Kitabın, Ergenekon üzerine yazılan diğer meslektaş kitaplarından farkı, Vatansever Kuvvetler Güç Birliği Hareketi'ni mercek altına alması. Bu söyleşide kamuoyu bir dinleme olayı ile daha haberdar oluyor. Ak Parti Genel Merkezi'nin bilgisayar yazılımının, yapılan yazışmaların bir istihbarat kurumuna kopya edilecek şekilde dizayn edildiğini, durumun bir yıl sonra ortaya çıkarılıp, söz konusu yazılım firmasıyla irtibatın kopartıldığını öğreniyoruz...
-Ergenekon üzerine epeyce kitap yazıldı gazeteciler tarafından.
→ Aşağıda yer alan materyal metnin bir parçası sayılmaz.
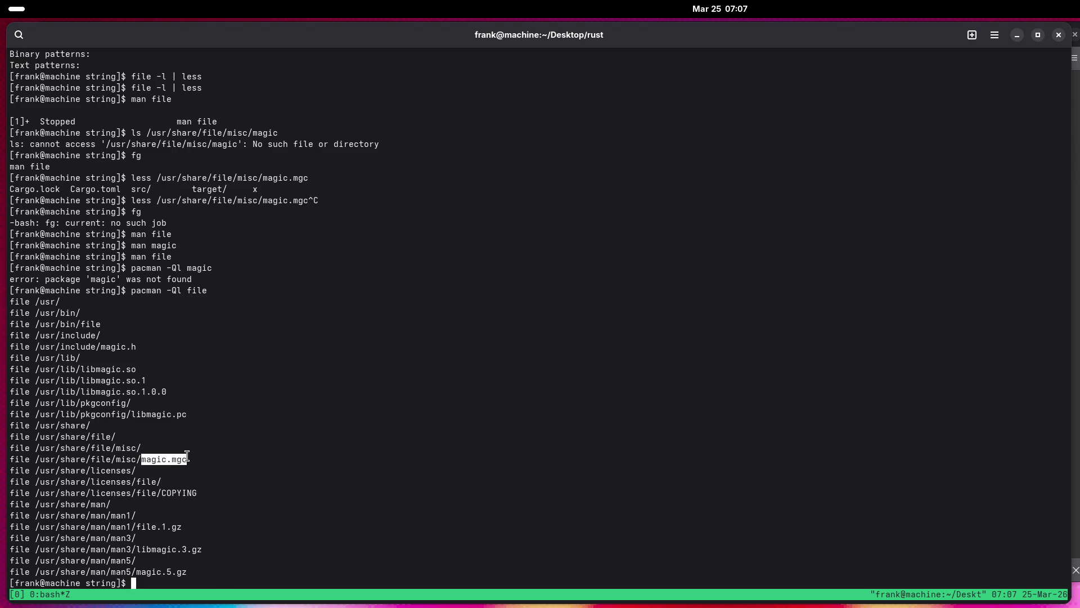
right_click(186, 461)
click(209, 469)
In a new Firefox tab, search the web for 'decompile magic.mgc'.
key(super)
click(580, 345)
key(ctrl+t)
text(de)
Sizinkinin diğerlerinden farkı ne?
-Bu kitabın diğerlerinden farkı şu: Bugün Türkiye Ergenekon yapılanmasını tartışabiliyorsa bunu Ankara'da Vatanseverler Cephesine yönelik operasyona borçlu. Çünkü Ankara'da bu operasyonunu yapan ekipler İstanbul'da Ergenekon yapılanması olduğunu ortaya çıkardılar. Bunun üzerine İstanbul'daki yapılanma deşifre edildi. Bu nedenle ben Vatanseverler dosyasını çok önemsedim. Çünkü Türkiye'yi ihtilale sürükleyecek süreçte çok önemli bir enstrümandı. Ondan önce Sauna ve Atabeyler çeteleri çökertilmişti. Vatanseverler orada önemli bir halkaydı. Bu çetelerin görevi toplumu kışkırtmak, sabotajlar yapmak ve cinayetler işlemek suretiyle ihtilale hazırlık yapmaktı.
-Diğer gazeteci kitaplarında Vatansever Kuvvetler Güç Birliği Hareketi hiç mi yer almıyor?
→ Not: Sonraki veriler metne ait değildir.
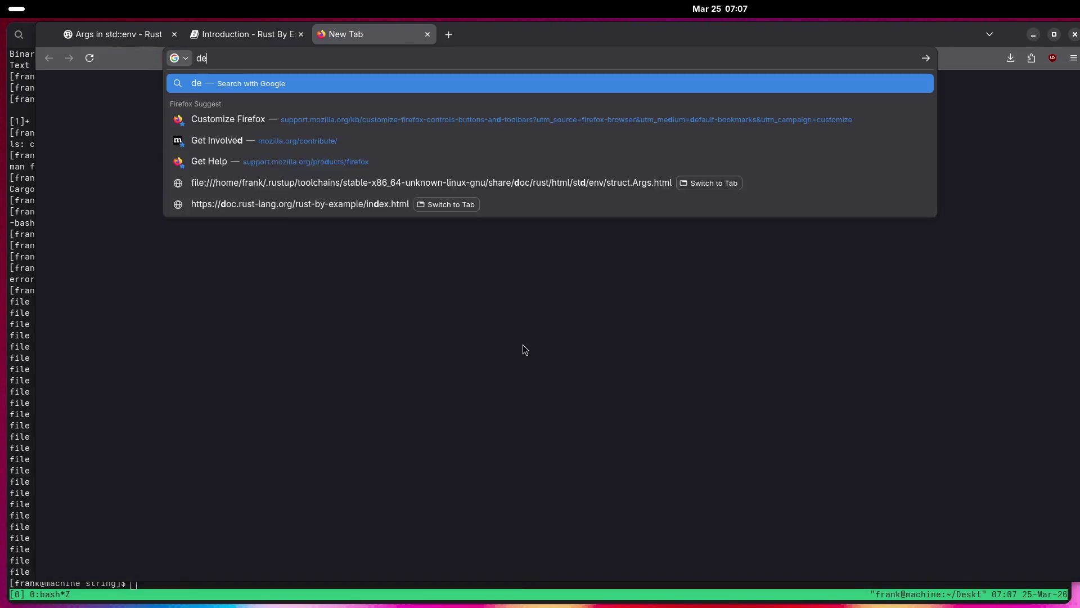
text(compile)
key(ctrl+v)
key(Return)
-Vatanseverler olayı da, Sauna olayı da, Atabeyler olayı da diğer kitaplarda çok fazla yer almıyor. Bu kitapta biz sürecin o bölümünü mercek altına alıyoruz.
-Siz iddianamelerden bazı veriler mi topladınız, yoksa kendi araştırmalarınızla, yeni bilgilere mi ulaştınız?
-Çok ilginç, bu Vatanseverler iddianamesini okusanız Türkiye'de sanki böyle bir çete olayı olmamış gibi bir sonuca varırsınız. Ben iddianameden değil, iddianamelere kaynaklık teşkil eden tüm dosyalardan yararlanarak bu kitabı çıkardım.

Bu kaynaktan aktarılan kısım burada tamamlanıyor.